Sunday, April 20, 2014
(Continued from page 1)
David Labbe is looking for 60 to 70 toilets, in addition to the five already there, to install on his lawn in Augusta to protest the city’s decision to deny a zoning change that would have permitted Dunkin’ Donuts to build a store on the property.
Andy Molloy/Kennebec Journal
Labbe said he was born and raised in Augusta, but he wants to leave. He’s not optimistic, though, and his home isn’t on the market.
“We’ll never be able to sell this place,” he said.
Labbe is bitter toward city officials as well. He blames city leaders who live nearby – including Stokes and City Manager William Bridgeo, who also lives on Fairview Avenue – for rejecting the deal out of what he calls misguided concerns about traffic.

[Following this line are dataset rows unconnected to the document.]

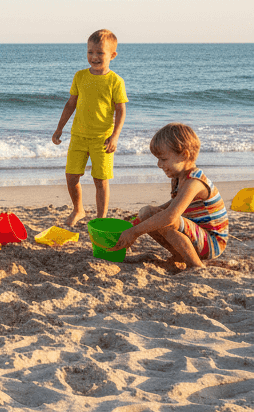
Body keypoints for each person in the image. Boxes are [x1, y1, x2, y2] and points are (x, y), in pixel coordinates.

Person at [112, 123, 228, 270]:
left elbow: (170, 217)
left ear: (184, 155)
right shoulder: (179, 178)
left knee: (166, 219)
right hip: (197, 236)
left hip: (212, 243)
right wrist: (141, 219)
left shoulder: (194, 182)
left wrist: (134, 232)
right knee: (148, 213)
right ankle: (181, 256)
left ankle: (195, 265)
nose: (159, 164)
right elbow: (174, 203)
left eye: (164, 159)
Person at [52, 29, 127, 227]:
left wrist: (115, 137)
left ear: (112, 55)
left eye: (100, 53)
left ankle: (101, 219)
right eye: (90, 52)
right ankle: (78, 210)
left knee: (100, 180)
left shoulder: (115, 81)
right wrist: (59, 128)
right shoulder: (80, 76)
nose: (94, 57)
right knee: (71, 176)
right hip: (78, 136)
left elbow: (120, 111)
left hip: (102, 139)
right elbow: (70, 104)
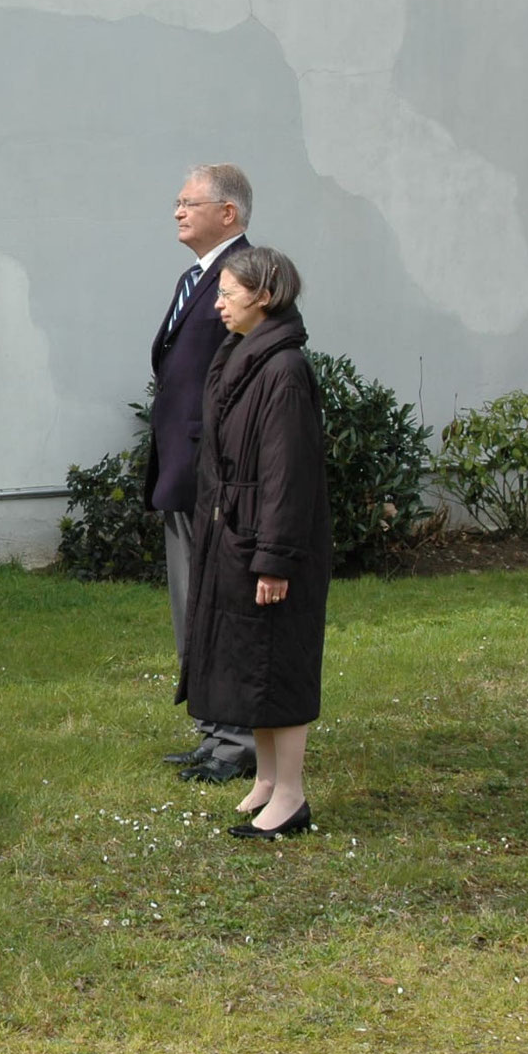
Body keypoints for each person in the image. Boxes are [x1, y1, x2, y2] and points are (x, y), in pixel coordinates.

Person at [176, 245, 330, 840]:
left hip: (268, 539)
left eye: (227, 293)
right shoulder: (242, 355)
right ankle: (265, 780)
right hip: (238, 532)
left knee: (276, 665)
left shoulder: (284, 371)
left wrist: (275, 559)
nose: (217, 304)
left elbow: (287, 473)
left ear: (264, 297)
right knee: (251, 663)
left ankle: (290, 796)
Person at [148, 163, 257, 783]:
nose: (178, 211)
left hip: (217, 472)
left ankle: (236, 741)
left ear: (229, 213)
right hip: (183, 468)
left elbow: (243, 373)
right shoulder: (196, 277)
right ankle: (214, 730)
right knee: (191, 602)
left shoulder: (242, 275)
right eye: (178, 200)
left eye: (190, 202)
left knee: (219, 604)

“If you don’t want anything done in the city, have the mayor and city manager live on your street,” Labbe said.
But Stokes said he doesn’t know of one person in the neighborhood aside from Labbe who supported the restaurant.
“Speakers? Delivery trucks at night?” said Patrick Hafey, of 2 Davenport St., across from Labbe. “As much as I like coffee and Boston cream doughnuts, I don’t want them across the street from me.”
Labbe acknowledged that he’s alienated in the neighborhood, but he said if “they don’t care about me, I don’t care about them.”
The city may start caring.
By ordinance, it controls licenses for junkyards and Stokes said Labbe’s property could be considered one – maybe not now, but if the toilets get out of hand.
For now, many are treating the toilets lightly. Scott Neumeyer, of 1 Mitchell St., said he’s heard similar quotes about those like Labbe from neighbors he has talked with: “There’s one in every neighborhood.”
“To respond to this by collecting toilets to add to your lawn, it’s hard to take seriously,” Neumeyer said. “It’s more kind of a laughable annoyance now than a problem.”